The Agency accepted the complaint and conducted an investigation. At the
conclusion of the investigation, the Agency provided Complainant with a
copy of the report of investigation and notice of her right to request a
hearing before an EEOC Administrative Judge (AJ). Complainant requested
a hearing.1
On September 15, 2008, the Agency Representative filed a Motion
to Compel Discovery Responses. This Motion was sent by e-mail to
Complainant's Representative and by first-class mail to Complainant
and her Representative. Complainant and her Representative never filed
a response to the Agency's Motion to Compel. On September 24, 2008,
the Administrative Judge issued an Order to Compel Discovery which was
sent to Complainant, her Representative, and the Agency Representative,
ordering Complainant to respond to the Agency's discovery requests no
later than October 15, 2008. Complainant, again, did not respond to
the Agency's discovery requests and filed no response or objections to
the Order to Compel Discovery.
On October 5, 2008, the Agency Representative filed a Motion for
Dismissal and/or for a Decision Without a Hearing. This Motion was sent to
Complainant's Representative by both e-mail and first-class mail on that
date. It was also sent to Complainant by first-class mail. Complainant's
Representative filed a response to the Motion on October 10, 2008.
On October 21, 2008, the Agency Representative filed a Motion for
Dismissal, or other Relief Pursuant to 29 C.F.R. §1614.109(f)(3), citing
Complainant's failure to comply with the Administrative Judge's Order to
Compel Discovery. This motion was sent to Complainant's Representative
by both e-mail and first-class mail, with a copy sent to the Complainant
by first-class mail.

§ Source material
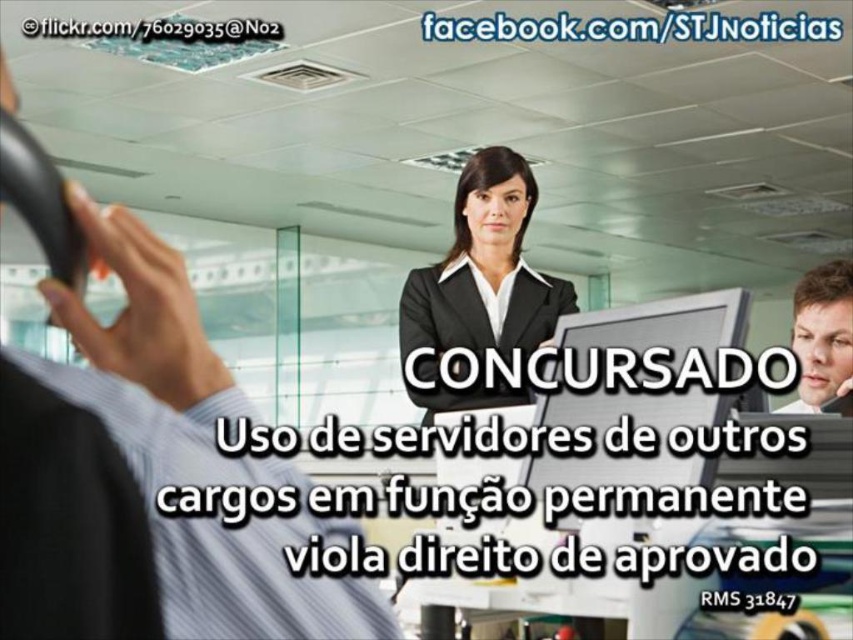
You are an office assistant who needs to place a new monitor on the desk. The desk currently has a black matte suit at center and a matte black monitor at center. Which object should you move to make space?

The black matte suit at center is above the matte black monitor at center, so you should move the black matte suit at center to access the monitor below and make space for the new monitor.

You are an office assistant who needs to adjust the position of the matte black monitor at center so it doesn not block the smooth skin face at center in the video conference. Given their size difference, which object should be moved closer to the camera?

§ What to do
1. In the case excerpt, by what date did the Administrative Judge's order require Complainant to respond to the Agency's discovery requests?
2. Carry on the case excerpt, picking up right after its final sentence.

§ Solved problems
1. October 15, 2008

2.
In a Scheduling Notice and Order dated June 25, 2008, the parties were
notified that a Pre-Hearing Conference would be held on October 27, 2008,
and that the required Pre-Hearing Reports needed to be submitted no later
than five days prior to the Conference. Complainant failed to submit
a timely Pre-Hearing Conference Report. At the Conference, Complainant
failed to provide good cause for her untimely submission and failure to
comply with the Administrative Judge's Order to Compel Discovery.
On October 31, 2008, Complainant's Representative filed a response to the
Agency's Motion for Dismissal or Other Relief, asserting that Complainant
received the Order to Compel Discovery on the very same day as the
Agency's Motion to Compel Discovery, despite having received an e-mail
copy of the Agency's motion on the day that it was mailed. Complainant
never provided the requested discovery. Complainant's Representative
alleged, in his October 31, 2008 Response, that Complainant did not
possess the necessary documents because she gave them to the investigator.
The documents were not included in the report of investigation.
On November 5, 2008, the AJ denied Complainant’s hearing request on
the grounds that Complainant repeatedly failed to provide documents in
response to the Agency's discovery requests and failed to comply with the
AJ’s Acknowledgment and Order, Scheduling Notice and Order, and Order
to Compel Discovery. The AJ remanded the complaint to the Agency, and
the Agency issued a final decision pursuant to 29 C.F.R. § 1614.110(b).
The decision concluded that Complainant failed to prove that the Agency
subjected her to discrimination as alleged.
In the Final Agency Decision (FAD), the Agency found that the record did
not support a finding that the PGS addressed Complainant in a threatening
manner, nor did the PGS “disrespect” her in front of other employees.
However, the Agency did concede: (1) that Complainant was singled out
and micromanaged, (2) that she was assigned a task late in the day, (3)
that that Complainant was “chastised” for working past 6:00 p.m. to
complete the project, and (4) that she was subsequently threatened with
a write-up for insubordination when Complainant tried to defend herself.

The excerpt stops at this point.